他的意思是,周景若是将我认出还不杀我,一定是对我有所企图,这个企图还不是针对我这个人?但是荀漠说这个企图我应该很清楚,事实上我不知道啊!
☆、第50章命如蝼蚁
荀漠又跟我聊了几句;据说南宫家一倒,姜王彻底没了指望;连带着镜黎公主也遭了罪;正宫的位子也被夺了。
“所以你是说周景做了这么多事情完全是为了帮助王婉宫斗,让她坐上王后之位;”荀漠对我的看法表示疑惑。
傻孩子你当然不会懂男配为女主那颗满腔付出的心。
我还记得在我当年无数次抓奸现场的其中一次,我的前夫抱着王婉;对她说,放心吧;我会护你在宫中一切周全。
我有一种一代权臣和奸妃就要横空出世的感觉;二皇子您不能老在那里邪魅狂狷的扮酷啊;您抢女人是把好手;可是抢得到也要守得住才行啊。
“如此看来;也许真是这样。”荀漠貌似想通,对我道:“文昌侯对婉妃的情谊,确实绵长得很。而且他十分专情,这么些年根本没有女人。”
我垂头丧气。
荀漠自觉说到了我的痛处,善解人意的摸摸我的头:“过去的就算啦!你现在不是叫白九么。”

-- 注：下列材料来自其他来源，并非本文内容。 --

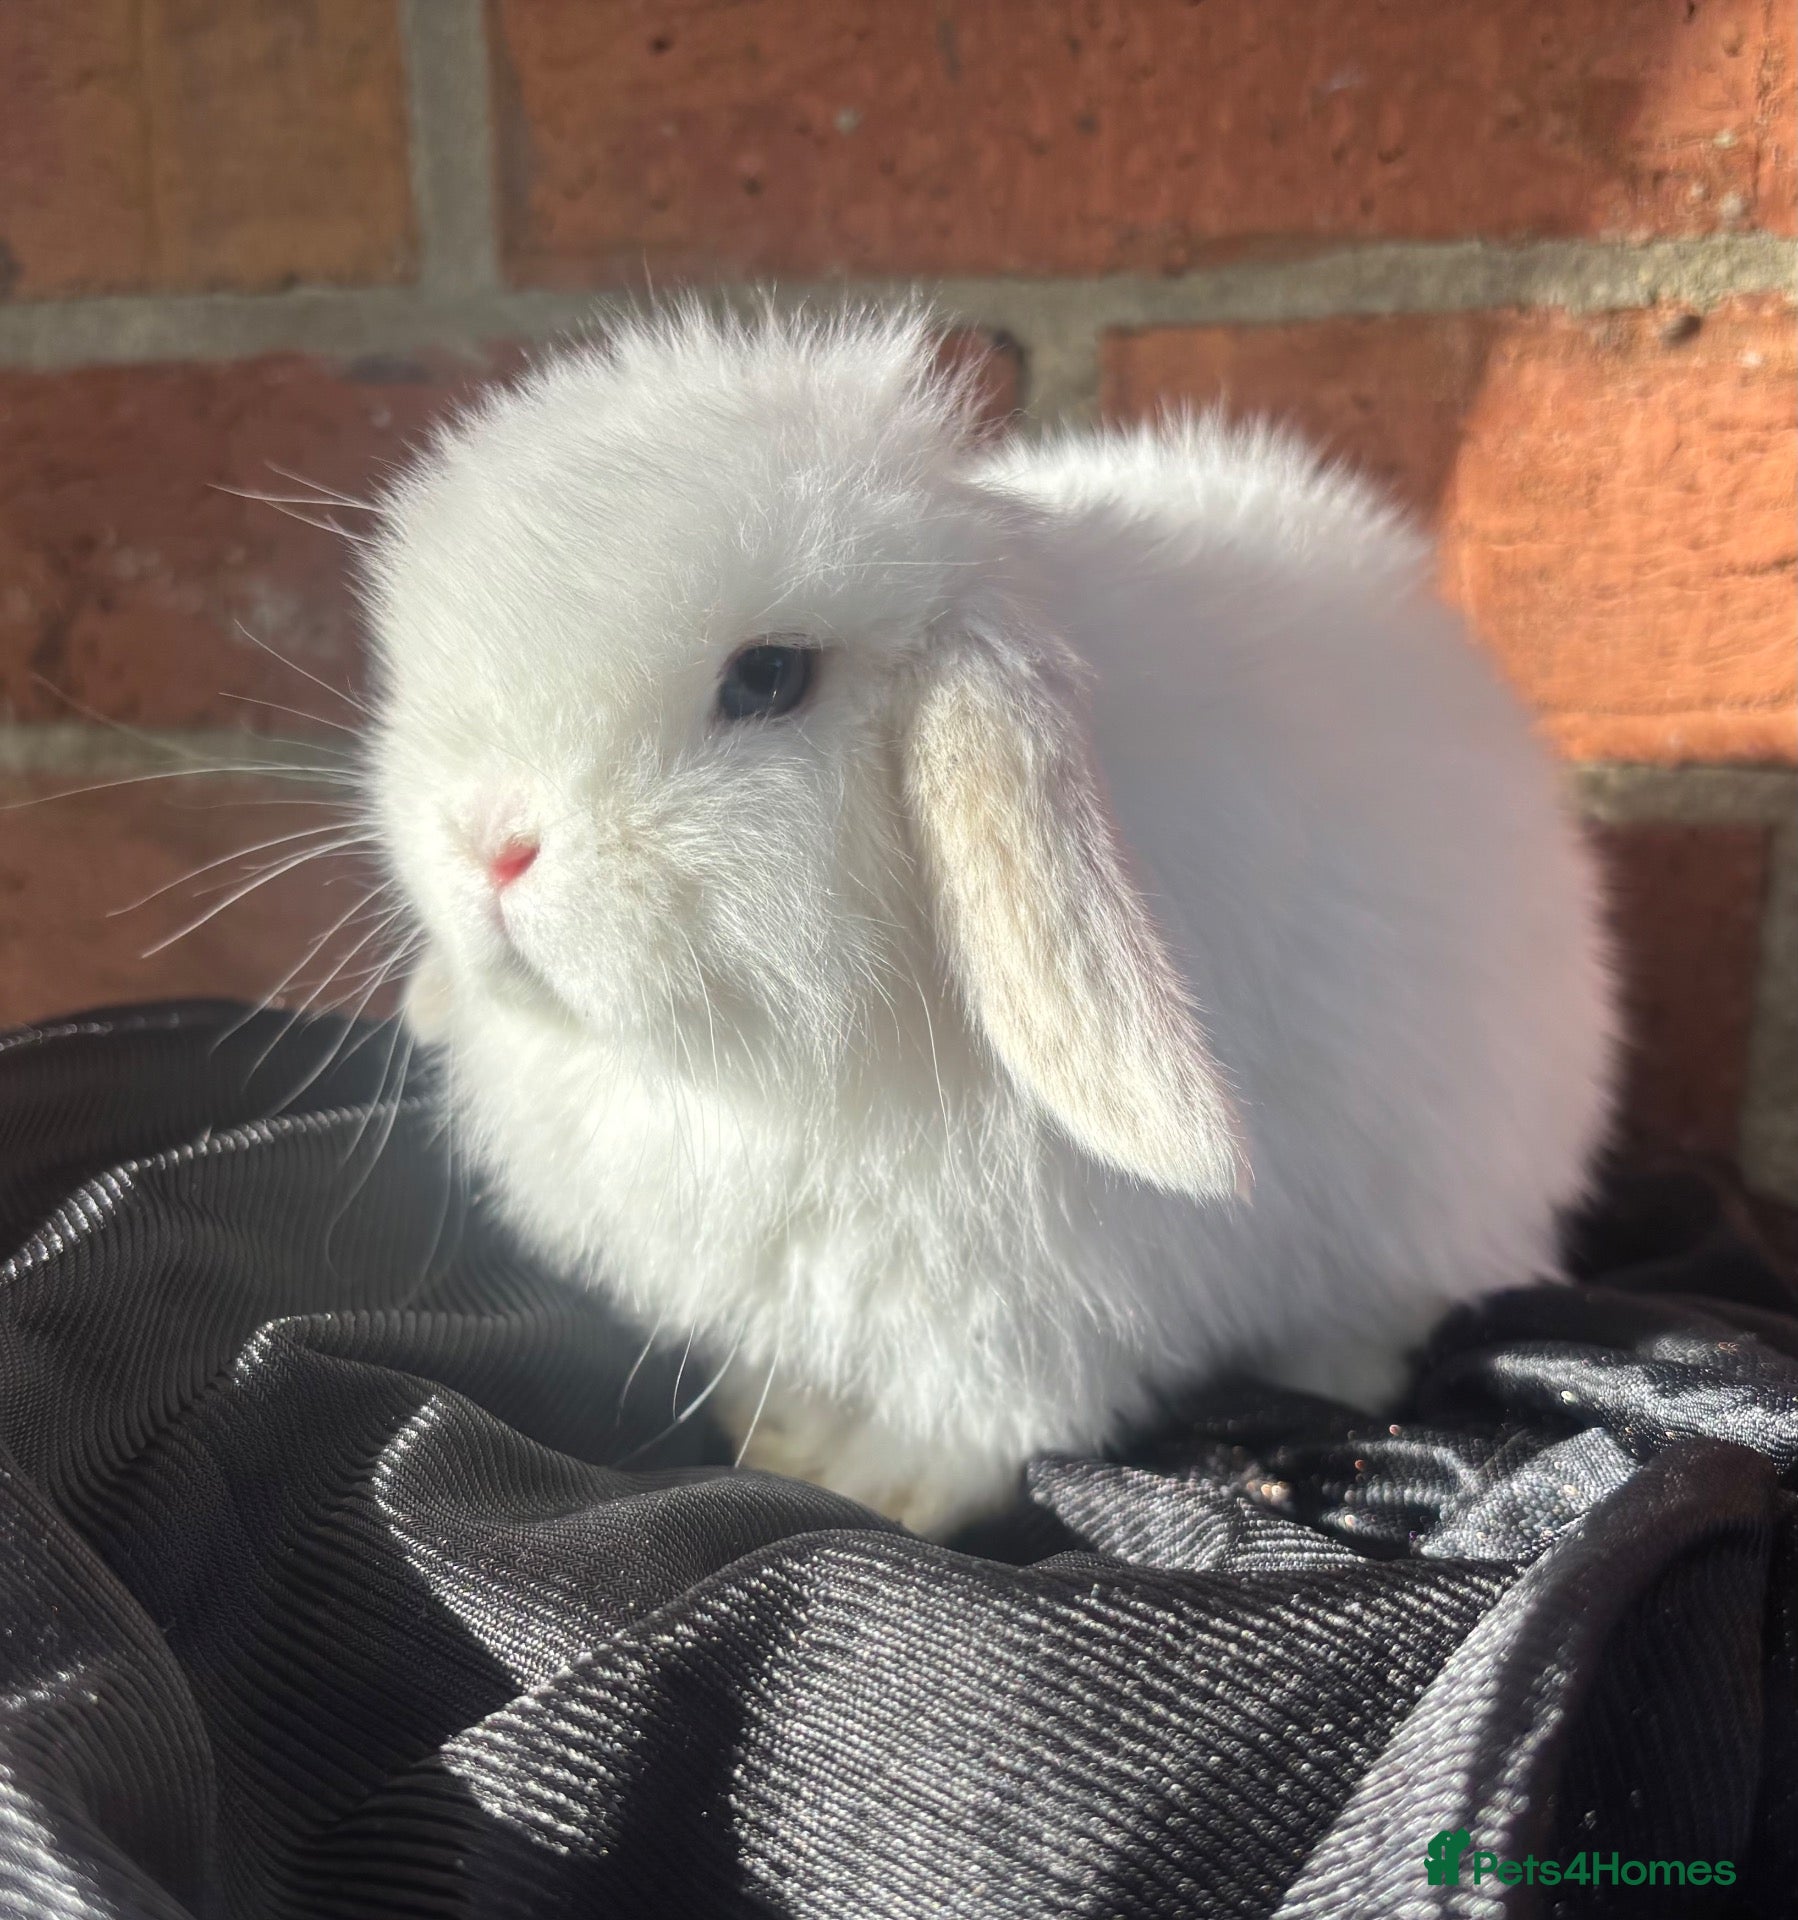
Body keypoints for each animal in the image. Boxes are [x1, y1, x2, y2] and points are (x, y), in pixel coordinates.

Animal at [363, 302, 1617, 1539]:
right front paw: (780, 1437)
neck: (746, 1067)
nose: (489, 844)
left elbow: (979, 1416)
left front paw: (883, 1491)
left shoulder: (1024, 1318)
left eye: (769, 678)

身为一个大龄女青年我不能习惯被骚年摸头,于是反摸回去:“锦鸢你也要加把劲儿啊。”
荀漠在这里坐了坐,交代了我一些事情,也没让依依看见,很快就走了。
好在南宫家的续婆果让我撑了好一阵子,不用再七天吃一次那些药草。但是师叔你还好么,许久不见,有些挂心。
***
锦鸢是个工作任务很重的杀手,经常回来一身伤,可是无论怎么辛苦她都要回来这里,哪怕彻夜不睡觉的赶回来,再彻夜不睡觉的赶回去杀人,时间一长我也会发发慈悲的替她包扎包扎伤口。
其实我也是有目的的。
我替锦鸢包着手臂,边跟她唠嗑:“你说人为什么会为情所困被虐心虐身呢?”
她不大搭理我,我也习惯了。杀手嘛,一般都是冷酷的。
我自问自答:“那都是因为他们喜欢在一棵树上吊死。”
“在你为南宫逸全身心付出的时候难道没有发现你的身后有一双深沉而哀伤的眼吗?”我给她上完药的肩膀缠上布条,边缠边说。然后看着她轻叹:“不要故意装作不知道,你为南宫逸肝肠寸断的时候,要知道也有个人正在为了你伤心伤肺。”
锦鸢没说什么,而是定定看向我的身后。
我转过头去,看到南宫逸正扶着依依在园中散步,微风轻摇,海棠花雨,他替她拢了拢风帽,眼神深情而温柔,这家伙伤还没好就开始玩风弄月,再瞧那姑娘则一脸幸福的依偎在南宫逸怀中,环着他的腰,真是一幅岁月静好的画面。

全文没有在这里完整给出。